Die letzte Zinssenkung der Fed datiert vom März 2020, als die Notenbank auf den Konjunktur-Einbruch in der Corona-Krise reagierte. Danach hielt sie den Leitzins lange nahe der Null-Linie, bevor sie ein Inflationsschub 2022 zu teilweise massiven Zinserhöhungsschritten zwang.
Auch EZB-Zinssenkung im September erwartet
Auch bei der Europäischen Zentralbank befürworte eine wachsende Zahl von Währungshütern eine zweite Zinssenkung im September, wie Insider berichten. Nur große Überraschungen bei den anstehenden Wirtschaftsdaten in den kommenden Wochen können diesen Schritt noch hinauszögern, wie aus Gesprächen der Nachrichtenagentur Reuters mit mehreren Währungshütern hervorging, die anonym bleiben wollten.

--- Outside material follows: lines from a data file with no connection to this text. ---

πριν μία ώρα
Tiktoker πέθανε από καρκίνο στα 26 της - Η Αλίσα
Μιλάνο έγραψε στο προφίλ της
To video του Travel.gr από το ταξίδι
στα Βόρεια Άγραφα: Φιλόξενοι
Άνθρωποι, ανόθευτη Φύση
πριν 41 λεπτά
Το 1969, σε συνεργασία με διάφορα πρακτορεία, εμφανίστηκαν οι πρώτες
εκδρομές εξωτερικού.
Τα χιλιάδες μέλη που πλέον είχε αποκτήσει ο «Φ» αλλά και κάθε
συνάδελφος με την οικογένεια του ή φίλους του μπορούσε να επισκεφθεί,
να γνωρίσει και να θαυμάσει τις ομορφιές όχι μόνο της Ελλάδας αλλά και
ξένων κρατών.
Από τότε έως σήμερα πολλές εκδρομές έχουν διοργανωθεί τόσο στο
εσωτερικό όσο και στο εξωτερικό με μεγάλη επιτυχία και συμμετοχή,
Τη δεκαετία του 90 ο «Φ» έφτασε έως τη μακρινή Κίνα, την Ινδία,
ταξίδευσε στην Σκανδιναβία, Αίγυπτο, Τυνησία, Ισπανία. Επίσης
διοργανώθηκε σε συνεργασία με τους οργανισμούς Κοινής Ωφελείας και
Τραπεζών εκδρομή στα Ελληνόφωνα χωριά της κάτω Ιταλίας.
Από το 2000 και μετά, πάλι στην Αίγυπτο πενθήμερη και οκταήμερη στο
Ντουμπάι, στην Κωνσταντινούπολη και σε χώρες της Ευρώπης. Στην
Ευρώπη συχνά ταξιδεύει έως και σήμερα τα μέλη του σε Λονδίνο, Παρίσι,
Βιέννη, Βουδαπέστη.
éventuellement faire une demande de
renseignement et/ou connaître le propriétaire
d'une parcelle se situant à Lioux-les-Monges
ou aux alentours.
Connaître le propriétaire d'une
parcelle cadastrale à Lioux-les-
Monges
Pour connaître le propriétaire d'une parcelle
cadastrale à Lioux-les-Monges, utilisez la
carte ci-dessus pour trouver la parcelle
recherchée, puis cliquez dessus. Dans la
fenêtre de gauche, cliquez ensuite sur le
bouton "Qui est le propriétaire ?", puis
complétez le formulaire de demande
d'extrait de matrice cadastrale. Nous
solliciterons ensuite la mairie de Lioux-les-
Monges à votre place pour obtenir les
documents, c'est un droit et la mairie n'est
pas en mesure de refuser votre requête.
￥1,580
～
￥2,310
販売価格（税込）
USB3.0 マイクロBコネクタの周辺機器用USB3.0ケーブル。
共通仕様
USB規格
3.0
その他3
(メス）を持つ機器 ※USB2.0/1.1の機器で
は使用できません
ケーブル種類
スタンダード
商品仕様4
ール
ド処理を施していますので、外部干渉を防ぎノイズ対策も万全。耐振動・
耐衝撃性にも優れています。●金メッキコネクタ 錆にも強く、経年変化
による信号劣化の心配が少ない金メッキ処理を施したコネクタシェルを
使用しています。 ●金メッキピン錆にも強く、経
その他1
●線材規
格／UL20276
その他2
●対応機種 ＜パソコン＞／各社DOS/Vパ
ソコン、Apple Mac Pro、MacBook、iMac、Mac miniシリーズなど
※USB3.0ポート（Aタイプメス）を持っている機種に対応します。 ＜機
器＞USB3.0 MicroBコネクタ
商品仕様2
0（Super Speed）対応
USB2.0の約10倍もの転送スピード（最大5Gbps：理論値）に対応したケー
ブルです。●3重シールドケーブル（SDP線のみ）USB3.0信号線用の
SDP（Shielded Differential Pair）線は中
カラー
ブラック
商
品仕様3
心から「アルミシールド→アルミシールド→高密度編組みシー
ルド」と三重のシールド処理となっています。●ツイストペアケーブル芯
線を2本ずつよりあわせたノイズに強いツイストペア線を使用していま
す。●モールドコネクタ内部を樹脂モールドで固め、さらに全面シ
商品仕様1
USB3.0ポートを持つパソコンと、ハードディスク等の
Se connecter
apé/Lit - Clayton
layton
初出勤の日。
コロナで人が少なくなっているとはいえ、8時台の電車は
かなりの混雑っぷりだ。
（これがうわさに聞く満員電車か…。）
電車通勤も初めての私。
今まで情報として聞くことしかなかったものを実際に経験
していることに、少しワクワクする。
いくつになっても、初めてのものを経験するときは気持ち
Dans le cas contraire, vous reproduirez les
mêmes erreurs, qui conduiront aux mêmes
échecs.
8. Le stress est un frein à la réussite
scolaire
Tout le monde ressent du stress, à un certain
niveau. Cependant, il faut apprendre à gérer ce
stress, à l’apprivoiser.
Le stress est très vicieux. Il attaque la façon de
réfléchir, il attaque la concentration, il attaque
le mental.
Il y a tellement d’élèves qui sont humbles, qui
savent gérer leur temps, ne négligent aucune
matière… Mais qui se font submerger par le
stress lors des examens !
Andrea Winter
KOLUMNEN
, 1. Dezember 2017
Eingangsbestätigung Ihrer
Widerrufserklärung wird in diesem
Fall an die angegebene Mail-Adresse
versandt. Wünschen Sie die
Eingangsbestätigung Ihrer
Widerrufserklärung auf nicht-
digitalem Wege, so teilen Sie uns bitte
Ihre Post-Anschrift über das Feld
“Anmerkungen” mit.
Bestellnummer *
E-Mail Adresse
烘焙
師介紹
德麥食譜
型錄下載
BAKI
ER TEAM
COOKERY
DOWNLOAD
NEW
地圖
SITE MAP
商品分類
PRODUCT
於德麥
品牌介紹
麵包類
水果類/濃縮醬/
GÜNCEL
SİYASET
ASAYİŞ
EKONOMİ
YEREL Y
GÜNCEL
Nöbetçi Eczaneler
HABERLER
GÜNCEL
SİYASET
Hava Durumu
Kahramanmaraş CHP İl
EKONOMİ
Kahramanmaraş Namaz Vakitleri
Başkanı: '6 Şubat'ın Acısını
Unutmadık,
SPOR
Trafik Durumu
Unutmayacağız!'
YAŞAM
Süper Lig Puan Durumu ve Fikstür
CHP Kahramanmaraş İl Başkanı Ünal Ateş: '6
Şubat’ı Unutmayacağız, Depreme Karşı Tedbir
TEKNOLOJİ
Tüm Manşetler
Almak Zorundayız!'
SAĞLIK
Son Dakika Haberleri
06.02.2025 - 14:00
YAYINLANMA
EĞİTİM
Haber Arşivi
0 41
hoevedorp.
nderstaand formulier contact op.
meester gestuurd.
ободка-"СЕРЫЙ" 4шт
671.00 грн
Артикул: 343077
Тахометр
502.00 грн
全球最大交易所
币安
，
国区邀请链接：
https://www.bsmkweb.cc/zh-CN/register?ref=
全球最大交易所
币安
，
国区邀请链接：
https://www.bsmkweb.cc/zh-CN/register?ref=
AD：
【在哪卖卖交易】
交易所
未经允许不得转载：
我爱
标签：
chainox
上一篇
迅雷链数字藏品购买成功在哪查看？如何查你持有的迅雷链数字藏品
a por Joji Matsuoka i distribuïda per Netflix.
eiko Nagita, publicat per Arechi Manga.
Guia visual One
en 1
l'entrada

Finnlands Notenbankchef Olli Rehn hatte vor einigen Tagen bereits offen für eine Zinssenkung im September plädiert. Die EZB hatte Anfang Juni erstmals seit 2019 wieder die Zinsen gesenkt. Auf ihrer Sitzung im Juli hielten die Währungshüter aber die Füße still. Am Geldmarkt wird die Wahrscheinlichkeit für eine Zinssenkung auf der EZB-Sitzung am 12. September mittlerweile auf mehr als 98 Prozent taxiert. Nach dem Juni-Schritt, die von einigen Währungshütern als verfrüht angesehen wurde, verhielten sich die Hüter des Euro zuletzt vorsichtiger und gaben zur September-Sitzung nur wenige Hinweise. Angesichts der jüngsten Zahlen zu Wachstum, Löhnen und Preisentwicklung im Euroraum beginnen Währungshüter jedoch, eine klarere Haltung einzunehmen und ihre Positionen darzulegen, wie aus den Gesprächen hervorging. Die EZB lehnte eine Stellungnahme zu den Informationen ab.